Reprodução/Inez & Vinoodh/Vogue
Imagem: Reprodução/Inez & Vinoodh/Vogue

De Universa

08/08/2019 11h14

A revista "Vogue" publicou nesta quinta-feira (8) a estrela que estampará a capa da sua publicação de setembro, a mais importante do ano: Taylor Swift. À publicação, a artista norte-americana falou sobre seu apoio a comunidade LGBTQ+ e o sexismo na indústria musical.

Com o lançamento do videoclipe "You Need To Calm Down", em que foi escalado diversas personalidades para celebrar o Mês do Orgulho, a cantora falou sobre a decisão de assumir a militância, a favor do seu público e amigos - algo mantido em sigilo por ela ao longo da carreira e que a tornou alvo de críticas.

"Eu fiquei pensando muito sobre isso, eu não imaginava o que meus fãs LGBTQ estariam pensando sobre minhas atitudes. Foi um pouco devastador perceber que eu não tinha sido clara o bastante com o público sobre isso", opinou.

Reprodução/Instagram/@vogue
Imagem: Reprodução/Instagram/@vogue

Taylor relembrou uma conversa que teve com Todrick Hall, um dos seus dançarinos: "Há um ou dois anos, eu e ele estávamos no carro e ele me perguntou: 'o que você faria se o seu filho fosse gay?'. O fato de que isso tenha se tornado uma discussão me chocou e me fez perceber que eu não tinha feito meu posicionamento claro ou alto o bastante. Então respondi: 'se meu filho fosse gay, ele seria gay. Não entendi a pergunta".

Outro assunto abordado na entrevista foi o processo da cantora contra o DJ, acusado de assédio após apalpar a sua bunda durante uma foto.

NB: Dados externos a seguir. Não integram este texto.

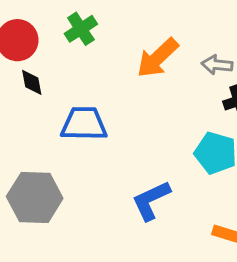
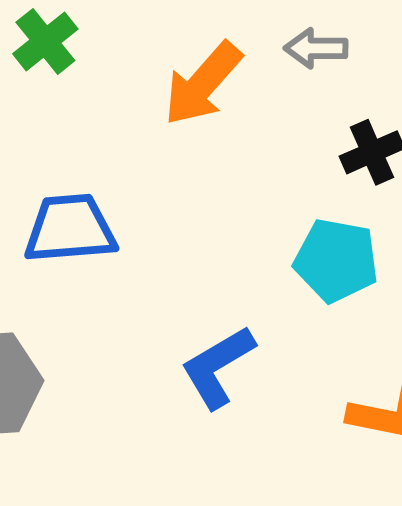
gray arrow: (217, 65) -> (316, 48), moved

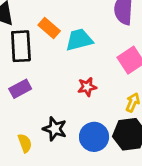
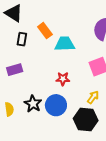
black rectangle: (21, 46) -> (22, 39), size x0.6
blue circle: (94, 137) -> (56, 105), moved

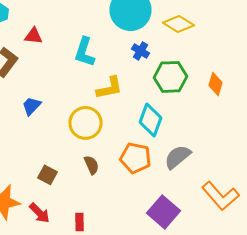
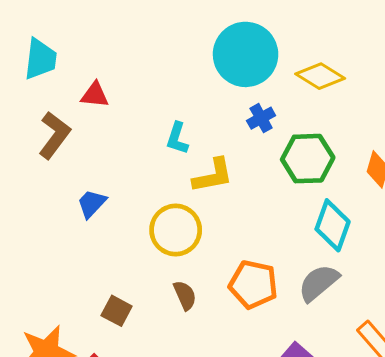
blue cross: (140, 51) -> (261, 118), turned 30
cyan L-shape: (84, 52) -> (177, 138), moved, size x0.7
cyan diamond: (150, 120) -> (333, 225), moved

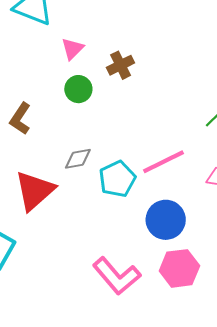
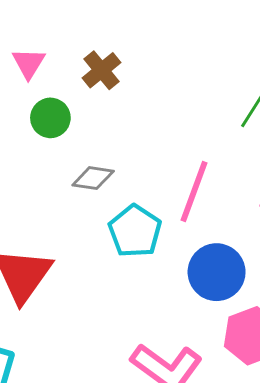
gray diamond: (78, 159) -> (93, 178), moved, turned 32
pink line: (163, 162) -> (194, 191), turned -30

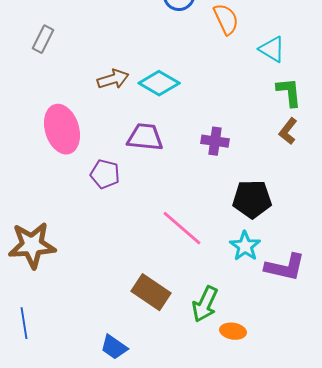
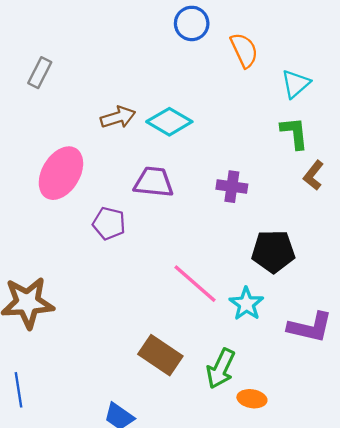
cyan triangle: (272, 49) -> (296, 84), turned 48
green L-shape: (289, 92) -> (294, 133), moved
pink ellipse: (62, 129) -> (61, 173), turned 48
cyan star: (245, 246) -> (246, 304), moved

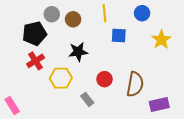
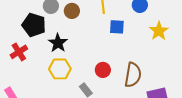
black pentagon: (35, 33) -> (34, 25), turned 30
black star: (78, 52) -> (58, 43), moved, turned -30
red cross: (36, 61) -> (19, 52), moved

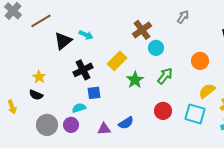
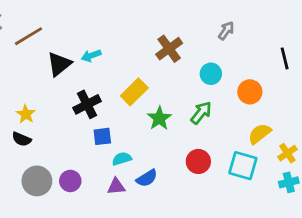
cyan arrow: (86, 35) -> (91, 56), turned 136
cyan circle: (156, 48) -> (211, 74), moved
cyan semicircle: (79, 108) -> (122, 159), moved

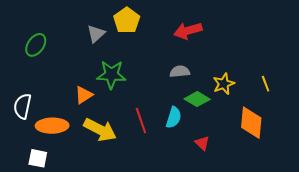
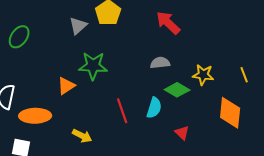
red arrow: (188, 31) -> (168, 23), turned 60
yellow star: (224, 84) -> (203, 75), turned 30
yellow arrow: (100, 130) -> (82, 136), moved, size x0.6

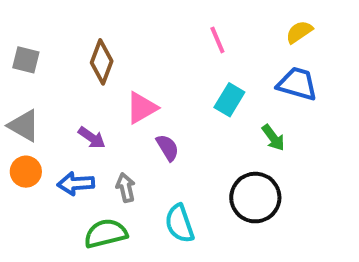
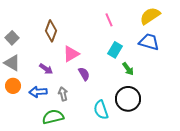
yellow semicircle: (299, 32) -> (150, 16), size x1.5
gray square: (26, 60) -> (12, 38), moved, turned 32
green arrow: (273, 138) -> (128, 69), moved
cyan semicircle: (180, 223) -> (101, 110), moved

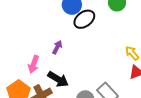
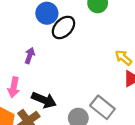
purple arrow: (57, 47) -> (30, 55), moved

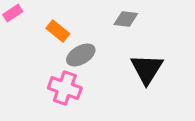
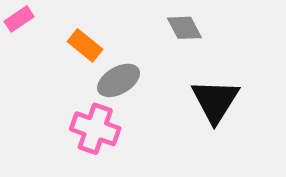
gray diamond: (126, 19) -> (184, 28), turned 55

"Eu deixei claro no tribunal que não deixaria, em momento nenhum, que suas atitudes me fizessem sentir culpada porque a foto não 'mostrou' isso, por eu estar de costas. Aqui estou eu, anos depois, sendo culpada por eventos que aconteceram na vida dele por suas próprias decisões, não minhas", disse ela sobre a demissão do profissional após sua vitória sob o caso.

"Quando eu era jovem, eu escutava as pessoas falando sobre o machismo na indústria musical e ficava tipo: 'eu não vejo isso, não entendo'. Até eu entender que isso não acontecia por eu ainda ser uma criança. Os homens na indústria me viam como uma criança, uma coisa fofinha (...) A partir do momento que me tornei mulher, fisicamente e psicologicamente, na percepção dos outros, eu comecei a notar esses comportamentos".